Frost & Sullivan’s mining report states that Namibia is currently the world’s fourth-largest uranium producer and Africa’s largest uranium exporter, with uranium production in the country expected to quadruple in the near term, owing to increased exploration and expansion activities taking place in the Erongo region.
“About four new uranium mines in the Erongo region are expected to become operational by 2014,” adds Frost & Sullivan mining research analyst Christy Tawii.
Rio Tinto has invested about $285- million in the expansion of the Rössing Uranium Reserve Development project and the construction of a heap-leach processing facility.
China Guandong Nuclear Power Corporation subsidiary Taurus Minerals’ Husab uranium mine expansion project, which Frost & Sullivan says is worth about $1.6-billion, is the highest- value project in Namibia’s uranium mining industry, accounting for 32% of total capital expenditure (capex) invested in the country.
Multinational mining business Areva’s Trekkopje uranium mine, which is expected to start production by 2013, accounts for 19% of the total capex invested in uranium projects in Namibia.
Seven pre-feasibility and three construction stage projects will increase Namibia’s projected uranium production to about 12 000 tons of uranium in 2013
Once fully operational the Trekkopje mine will process 100,000 tonnes of crushed ore per day, with an expected output of 3 000 tonnes of yellow cake per year. The plan is for the ore to be processed using an on-off heap leach methodology, whereby the spent ore is removed from the pad on completion of the leaching cycle. The leach pad facility will extend over 3 kilometers in length and 810 meters wide, making it one of the biggest alkali heap leach operations in the world. Full-scale production at Trekkopje Mine is planned for the last quarter of 2013.
“A total of ten expansion projects, valued at $5-billion, are planned for the uranium mining sector in Namibia and will account for 58% of the total value of uranium projects in Southern Africa,” says Tawii.
Other companies undertaking expansion projects in Namibia’s mining industry include Australian international uranium miner Marencia Energy’s uranium project, uranium exploration company Deep Yellow and uranium development company Bannerman Resources, among others, whose projects, have a combined value of $4.2-billion.
Frost – Namibia expanding the production of uranium oxide to 12,000 tonnes by the end of 2013, predicts Frost & Sullivan. Rossing Uranium and Langer Heinrich uranium mines are anticipated to increase their production capacity. Langer Heinrich’s Phase 2 and 3 expansion projects are designed to expand the company’s uranium production output to 2,500 tonnes by 2015. Rossing Uranium is pursuing a joint venture with Husab uranium mine, in order to diversify the footprint of their operations in the country.
However, in 2011, growth in the country’s mining sector was curtailed by lower production outputs at the country’s two largest mines, Rossing and Namdeb. Production output declined as a result of production stoppages linked to labour dispute issues, logistical constraints and floods that tormented the Southern African region. Nevertheless, exploration projects in the country’s uranium, gold, lead, zinc and iron ore sectors continue to increase. The country’s uranium mining sector is estimated to be the single largest sector in Namibia’s mining industry by 2020, due to the rising exploration expenditures and new development projects. Currently, construction and development projects in the uranium mining sector account for the bulk of the capital expenditure in Namibia’s mining industry.

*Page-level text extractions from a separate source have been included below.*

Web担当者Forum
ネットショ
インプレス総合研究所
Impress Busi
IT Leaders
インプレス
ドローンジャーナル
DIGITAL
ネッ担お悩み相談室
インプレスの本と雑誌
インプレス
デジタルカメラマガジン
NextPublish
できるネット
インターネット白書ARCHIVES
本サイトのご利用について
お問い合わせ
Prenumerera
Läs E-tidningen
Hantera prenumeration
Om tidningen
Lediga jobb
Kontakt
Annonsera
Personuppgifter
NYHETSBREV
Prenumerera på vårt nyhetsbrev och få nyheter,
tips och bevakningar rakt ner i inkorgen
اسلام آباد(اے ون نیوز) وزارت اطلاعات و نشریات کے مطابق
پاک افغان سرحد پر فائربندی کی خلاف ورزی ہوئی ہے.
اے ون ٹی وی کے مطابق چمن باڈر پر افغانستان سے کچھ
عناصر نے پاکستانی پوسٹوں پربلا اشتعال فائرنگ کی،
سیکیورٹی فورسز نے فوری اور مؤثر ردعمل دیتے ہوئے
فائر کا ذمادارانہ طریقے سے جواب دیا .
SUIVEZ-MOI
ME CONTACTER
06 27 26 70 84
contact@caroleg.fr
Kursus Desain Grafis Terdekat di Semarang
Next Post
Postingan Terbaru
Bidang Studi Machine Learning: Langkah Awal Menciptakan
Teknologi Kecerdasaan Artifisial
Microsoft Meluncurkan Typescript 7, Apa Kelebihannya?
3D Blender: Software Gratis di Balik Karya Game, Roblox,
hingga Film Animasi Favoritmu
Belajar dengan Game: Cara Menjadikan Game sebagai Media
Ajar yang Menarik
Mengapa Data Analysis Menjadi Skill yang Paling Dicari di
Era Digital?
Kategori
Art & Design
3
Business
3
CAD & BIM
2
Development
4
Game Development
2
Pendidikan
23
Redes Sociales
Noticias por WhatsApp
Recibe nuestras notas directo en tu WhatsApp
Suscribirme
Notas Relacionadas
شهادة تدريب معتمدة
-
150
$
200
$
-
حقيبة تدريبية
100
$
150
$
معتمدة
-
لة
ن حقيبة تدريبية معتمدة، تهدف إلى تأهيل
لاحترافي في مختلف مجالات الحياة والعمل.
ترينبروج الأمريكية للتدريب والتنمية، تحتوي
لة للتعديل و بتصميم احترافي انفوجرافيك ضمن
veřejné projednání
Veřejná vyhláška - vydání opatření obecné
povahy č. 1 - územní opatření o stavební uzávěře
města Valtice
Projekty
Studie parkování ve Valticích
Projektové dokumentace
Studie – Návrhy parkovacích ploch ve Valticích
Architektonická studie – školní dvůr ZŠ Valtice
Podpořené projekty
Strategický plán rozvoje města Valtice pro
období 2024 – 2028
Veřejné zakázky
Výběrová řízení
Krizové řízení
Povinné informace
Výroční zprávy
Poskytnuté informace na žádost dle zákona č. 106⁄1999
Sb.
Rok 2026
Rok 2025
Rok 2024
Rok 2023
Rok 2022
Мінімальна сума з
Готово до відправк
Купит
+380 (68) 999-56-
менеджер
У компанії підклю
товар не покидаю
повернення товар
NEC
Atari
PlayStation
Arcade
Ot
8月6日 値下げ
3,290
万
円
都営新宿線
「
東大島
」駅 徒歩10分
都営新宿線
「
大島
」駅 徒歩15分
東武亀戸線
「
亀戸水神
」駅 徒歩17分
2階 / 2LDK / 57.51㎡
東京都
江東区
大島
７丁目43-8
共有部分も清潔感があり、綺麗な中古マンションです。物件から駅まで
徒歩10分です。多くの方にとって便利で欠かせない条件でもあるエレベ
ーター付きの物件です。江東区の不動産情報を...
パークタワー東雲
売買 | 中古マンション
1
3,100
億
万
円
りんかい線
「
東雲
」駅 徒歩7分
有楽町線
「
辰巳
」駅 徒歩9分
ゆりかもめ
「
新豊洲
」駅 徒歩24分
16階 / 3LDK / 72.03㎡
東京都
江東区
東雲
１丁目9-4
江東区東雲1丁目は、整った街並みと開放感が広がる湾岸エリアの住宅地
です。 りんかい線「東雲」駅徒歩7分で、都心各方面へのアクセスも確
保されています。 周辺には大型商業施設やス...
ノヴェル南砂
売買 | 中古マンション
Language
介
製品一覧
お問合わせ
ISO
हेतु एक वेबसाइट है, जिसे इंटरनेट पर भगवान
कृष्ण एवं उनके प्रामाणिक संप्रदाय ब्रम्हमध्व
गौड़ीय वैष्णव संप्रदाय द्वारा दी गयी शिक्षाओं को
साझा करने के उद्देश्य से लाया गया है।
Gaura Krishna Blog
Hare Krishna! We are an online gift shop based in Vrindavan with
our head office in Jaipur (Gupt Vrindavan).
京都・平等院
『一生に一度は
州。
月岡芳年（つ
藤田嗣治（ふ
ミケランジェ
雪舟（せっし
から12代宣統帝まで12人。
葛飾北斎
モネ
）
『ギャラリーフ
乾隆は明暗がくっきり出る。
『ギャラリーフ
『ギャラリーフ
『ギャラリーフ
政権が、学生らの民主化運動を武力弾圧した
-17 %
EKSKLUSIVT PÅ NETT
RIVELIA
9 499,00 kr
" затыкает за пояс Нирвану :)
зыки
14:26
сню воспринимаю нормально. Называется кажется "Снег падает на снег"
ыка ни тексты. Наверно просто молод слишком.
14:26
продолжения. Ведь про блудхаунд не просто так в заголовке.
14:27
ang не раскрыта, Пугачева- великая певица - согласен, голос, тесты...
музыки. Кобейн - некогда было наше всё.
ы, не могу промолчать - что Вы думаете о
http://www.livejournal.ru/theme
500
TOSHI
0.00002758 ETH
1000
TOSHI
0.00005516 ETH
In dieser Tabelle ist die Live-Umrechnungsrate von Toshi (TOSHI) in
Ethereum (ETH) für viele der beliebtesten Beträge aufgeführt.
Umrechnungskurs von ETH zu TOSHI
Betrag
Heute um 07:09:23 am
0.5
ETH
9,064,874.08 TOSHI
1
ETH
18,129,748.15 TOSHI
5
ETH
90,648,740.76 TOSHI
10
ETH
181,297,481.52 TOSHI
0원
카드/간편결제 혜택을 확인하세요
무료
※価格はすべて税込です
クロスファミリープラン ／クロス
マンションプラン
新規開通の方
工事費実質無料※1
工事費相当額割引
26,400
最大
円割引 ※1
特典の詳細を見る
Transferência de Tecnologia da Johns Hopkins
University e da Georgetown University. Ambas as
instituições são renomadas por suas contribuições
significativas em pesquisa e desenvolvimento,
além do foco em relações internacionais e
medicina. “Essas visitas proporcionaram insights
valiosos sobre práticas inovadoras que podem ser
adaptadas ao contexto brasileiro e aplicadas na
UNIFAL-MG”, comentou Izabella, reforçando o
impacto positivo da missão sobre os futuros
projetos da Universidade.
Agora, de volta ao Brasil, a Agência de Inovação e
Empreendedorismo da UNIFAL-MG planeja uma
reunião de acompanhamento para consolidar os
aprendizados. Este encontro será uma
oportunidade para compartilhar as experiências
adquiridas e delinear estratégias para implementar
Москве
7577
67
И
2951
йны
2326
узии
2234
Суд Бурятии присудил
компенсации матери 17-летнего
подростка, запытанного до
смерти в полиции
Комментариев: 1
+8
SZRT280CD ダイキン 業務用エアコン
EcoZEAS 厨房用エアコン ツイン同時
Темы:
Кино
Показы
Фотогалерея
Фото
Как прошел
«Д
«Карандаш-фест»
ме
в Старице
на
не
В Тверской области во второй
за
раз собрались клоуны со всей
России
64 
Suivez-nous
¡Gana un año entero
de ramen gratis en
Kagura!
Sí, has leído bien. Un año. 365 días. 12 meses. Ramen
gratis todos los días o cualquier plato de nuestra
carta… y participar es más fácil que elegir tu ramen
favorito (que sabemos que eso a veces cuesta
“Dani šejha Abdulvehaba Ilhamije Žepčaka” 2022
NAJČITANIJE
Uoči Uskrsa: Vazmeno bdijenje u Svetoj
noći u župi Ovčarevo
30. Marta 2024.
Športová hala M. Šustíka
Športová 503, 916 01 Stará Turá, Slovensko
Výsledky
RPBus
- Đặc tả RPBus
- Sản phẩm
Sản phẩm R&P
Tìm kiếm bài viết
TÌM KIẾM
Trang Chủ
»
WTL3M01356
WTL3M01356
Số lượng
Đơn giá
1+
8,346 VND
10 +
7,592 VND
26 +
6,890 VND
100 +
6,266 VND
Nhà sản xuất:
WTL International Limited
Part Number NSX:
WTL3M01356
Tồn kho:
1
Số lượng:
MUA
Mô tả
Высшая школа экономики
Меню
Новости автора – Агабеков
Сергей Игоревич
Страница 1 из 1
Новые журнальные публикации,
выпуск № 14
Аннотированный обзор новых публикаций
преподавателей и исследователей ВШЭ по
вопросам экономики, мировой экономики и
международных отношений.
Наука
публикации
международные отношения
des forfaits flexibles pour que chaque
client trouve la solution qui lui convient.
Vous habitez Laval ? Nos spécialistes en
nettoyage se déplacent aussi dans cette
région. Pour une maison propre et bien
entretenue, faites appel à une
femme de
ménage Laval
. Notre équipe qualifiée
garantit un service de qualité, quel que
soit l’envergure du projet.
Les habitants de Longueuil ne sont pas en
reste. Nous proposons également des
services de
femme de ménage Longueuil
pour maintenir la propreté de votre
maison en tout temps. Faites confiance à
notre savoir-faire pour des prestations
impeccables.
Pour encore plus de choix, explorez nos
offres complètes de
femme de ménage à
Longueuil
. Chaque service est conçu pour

A total of 25 current expansion projects, valued at $8.65 billion, are planned for the uranium mining sector in the Southern African region. These include1 3 prefeasibility, 2 bankable feasibility and 10 construction stage projects. Southern Africa’s uranium production is projected to increase to approximately 21,260 tonnes of uranium, in 2016, from the 6,628 tonnes produced in 2010.
Langer Heinrich has reported a 10 percent below target production rate during this year’s first quarter, citing bottlenecks in commissioning.
The uranium company, however, said the “bottleneck issues have now been rectified to [required] specification.”
Yellow cake production for the first three months ending March was 1,05 million pounds, which is below the quarterly target of 1,150 million pounds.
Nevertheless, the plant’s throughput steadily increased with the average ore feed grade being reduced by 17 percent to 850 parts per million (ppm), nearing the third stage design of 800 ppm.
Mining throughput increased with the ore body mined increasing to nearly 2 million tonnes at the end of March from 1,5 million tonnes mined in the last quarter of 2011.